What made me think to try was your article. “You get 20 hours of free streaming per month with Basic Amazon AWS account (required to access the AppStream service), then its 83 cents per hour. I also tried this on my Android Tablet, but while the graphics were beautiful, input is a problem, and the viewer will need overlay controls like SL Go, which will require development.
– Nebadon discussing using Appstream for Second Life with me
Once he had his account created, Nebadon was able to install the viewer and use the supplied web browser to obtain and install the VS C++ 2010 re-distributable packages he needed in order to run the Singularity-based OnLook viewer, “you can go anywhere on the web and download any software you need to make your application run,” he noted to me. “Once I had these and the viewer installed, it took about 20-30 minutes for the viewer to deploy, and I got a set of instructions on how people can connect to it.” The whole process took him, he estimates, about 2 hours.
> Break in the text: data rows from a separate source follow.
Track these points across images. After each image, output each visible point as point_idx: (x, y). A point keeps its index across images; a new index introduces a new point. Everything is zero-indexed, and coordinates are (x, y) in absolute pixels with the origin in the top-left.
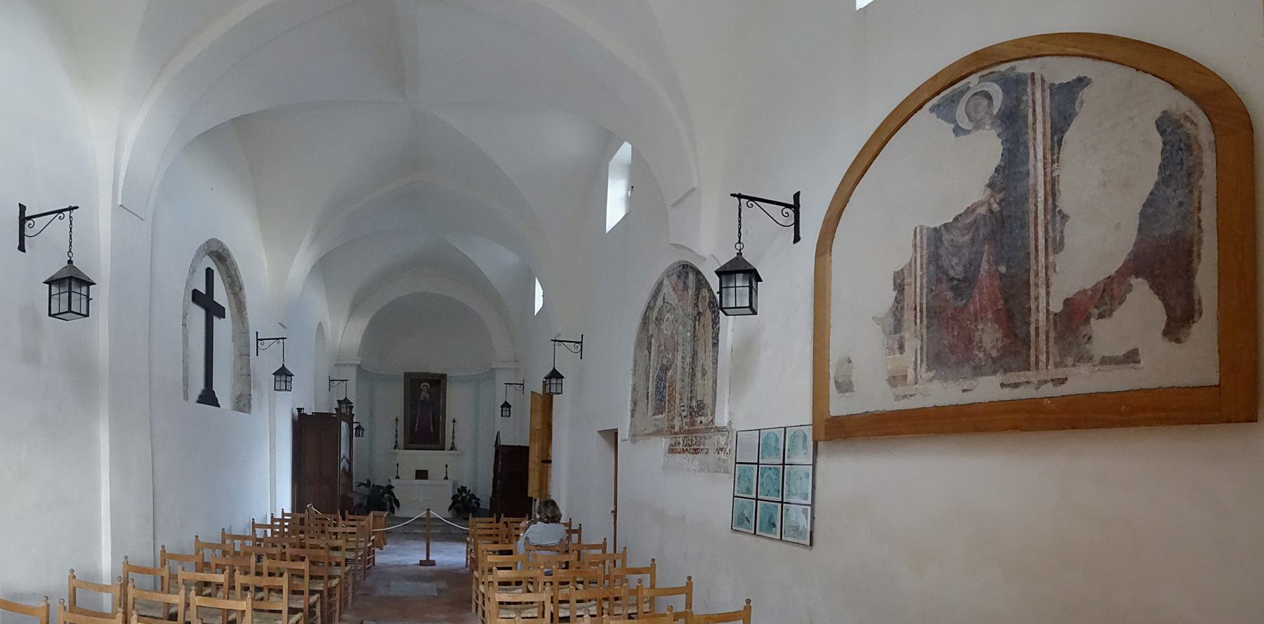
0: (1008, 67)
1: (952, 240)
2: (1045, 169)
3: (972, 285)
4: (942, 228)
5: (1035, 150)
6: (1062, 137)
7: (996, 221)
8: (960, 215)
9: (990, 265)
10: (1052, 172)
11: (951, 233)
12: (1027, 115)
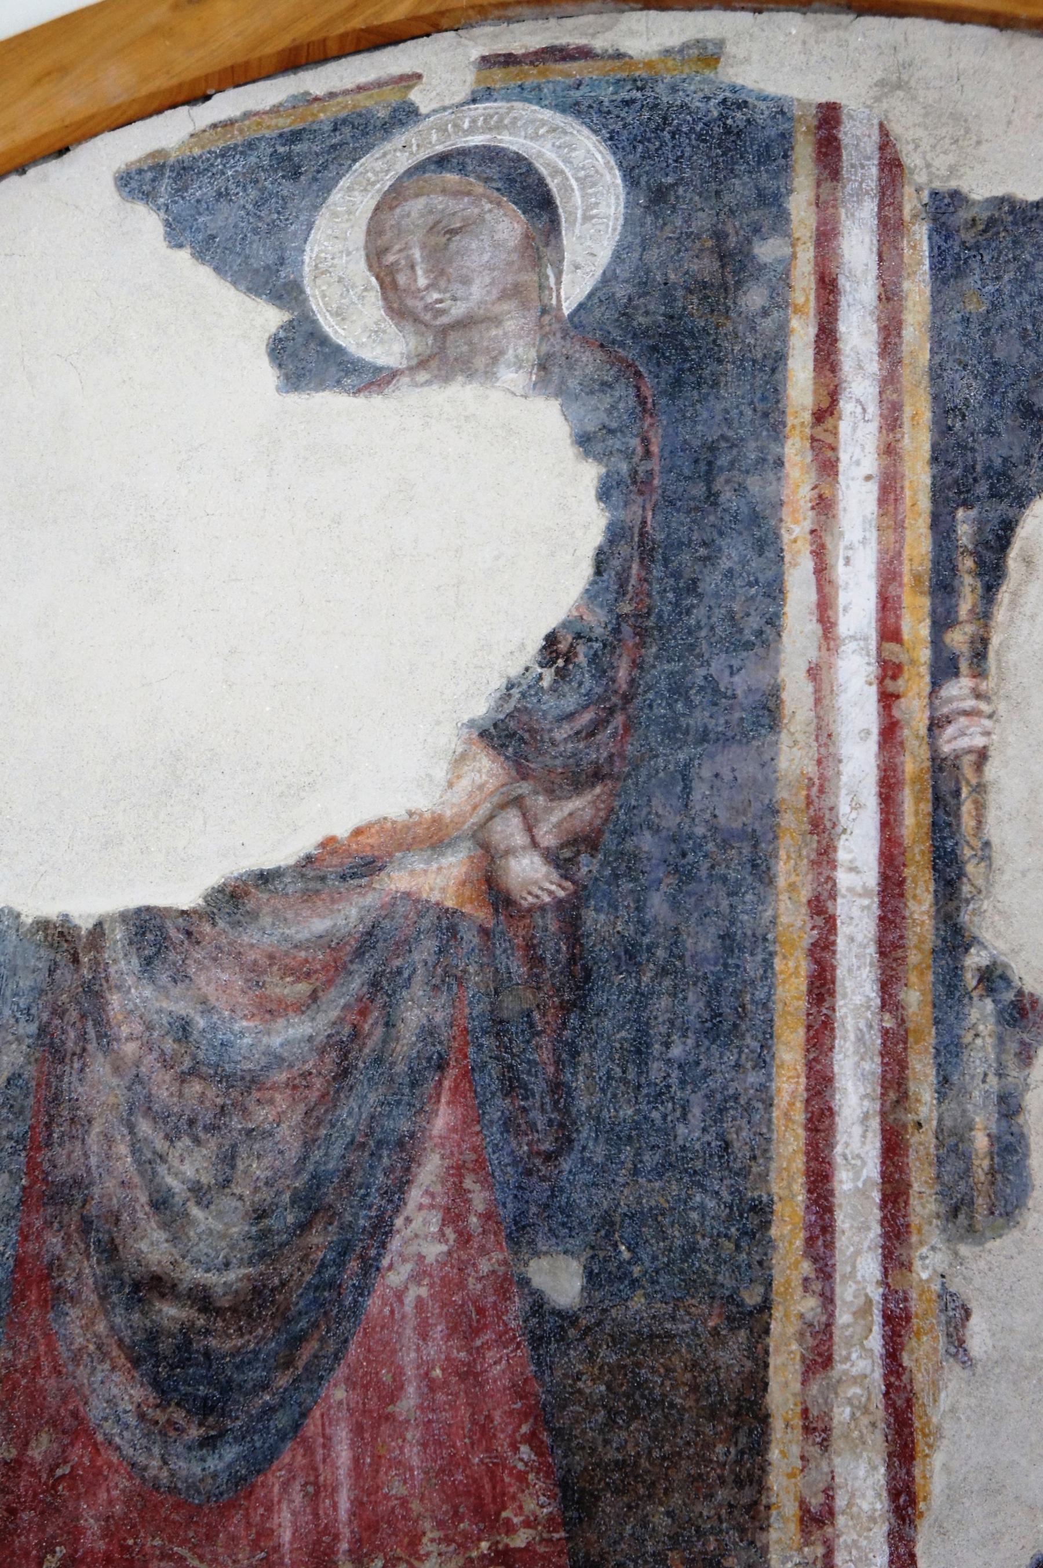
0: (675, 41)
1: (183, 1029)
2: (887, 699)
3: (306, 1353)
4: (118, 934)
5: (822, 570)
6: (1007, 528)
7: (535, 961)
8: (265, 878)
9: (464, 1238)
10: (935, 725)
11: (180, 977)
12: (781, 358)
This is obviously a long way short of providing a full-blown service, and anyone wishing to use Amazon AppStream as the basis for a streaming solution for their grid who obviously have to dig a lot deep into issues of cost and pricing, payment mechanisms, potential demand, management, scaling, and so on; it also has yet to be tried with a viewer connecting to SL. Nevertheless, as a trial exercise, Nebadon’s work at least shows that the viewer can be streamed relatively easily using AppStream, and that’s a good place to start.